Makuutu also has good access to existing infrastructure including rail transport and readily available low-cost hydropower.
Completing the feasibility study later this year will trigger Ionic's ownership of Makuutu increasing from 51% to 60%.
"We have a pre-emptive right on the remaining 40% and we will assess in due course as we advance towards development," Harrison said.
"The value of the downstream should not be missed however, as it's the value of the product which will greatly define the value proposition for IonicRE and our shareholders."
Activities planned for a busy second half of 2022 - aside from the feasibility study -include finalising project approvals, submitting a mining licence application, delivering a refinery scoping study and a magnet recycling demonstration plant, plus ongoing exploration.

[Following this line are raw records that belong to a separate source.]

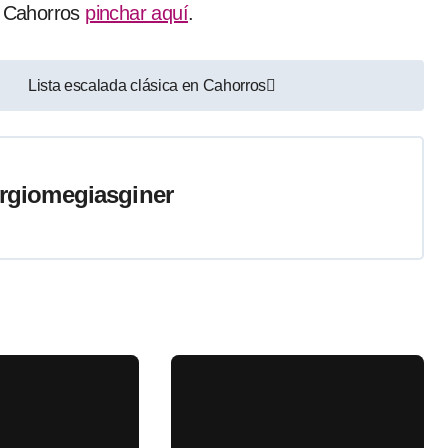
de Cahorros
pinchar aquí
.
Lista escalada clásica en Cahorros
rgiomegiasginer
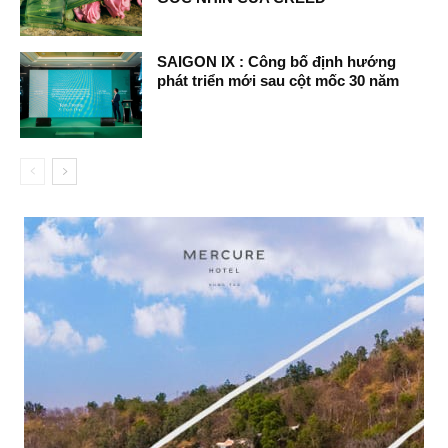
SAIGON IX : Công bố định hướng
phát triển mới sau cột mốc 30 năm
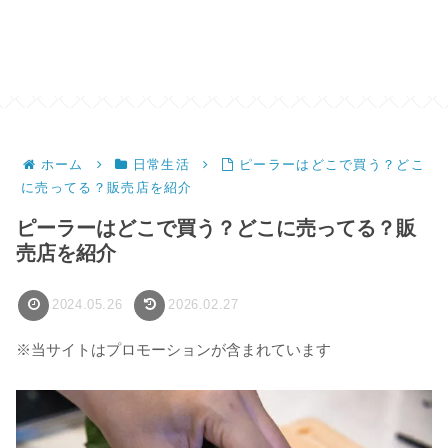
ホーム
日常生活
ピーラーはどこで買う？どこ
に売ってる？販売店を紹介
ピーラーはどこで買う？どこに売ってる？販
売店を紹介
2024.05.26
2026.02.27
※当サイトはプロモーションが含まれています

Ionic has enjoyed a supportive environment in Uganda, assisted in part by the challenges brought by the global COVID-19 pandemic, which prompted the company to increasingly utilise and build capacity in-country.
"So far we have had great support and collaborative engagement as we develop Makuutu and demonstrate a positive example of exploration to development and operations in a short space of time," Harrison said.
"We've been working with stakeholders to make sure we've communicated as best we can all the potential attributes and upside that we see a project like Makuutu can deliver to Uganda and how we can work towards becoming a good corporate citizen, ethically operating and producing the critical raw materials that the world needs - and in doing so, also providing opportunity and potential for greater services within Uganda."
Harrison believes Makuutu's strategic importance will increase over time.
He was recently in the US to continue discussions with the investment community and potential partners regarding downstream opportunities such as refined rare earth oxides, metals, alloys and magnets.
"All of that will require partnerships with the right companies," Harrison said.
"There's a lot going on at the moment, it's very exciting for the company and given everything that's happening globally as well as in the space, we are really seeing extraordinary interest."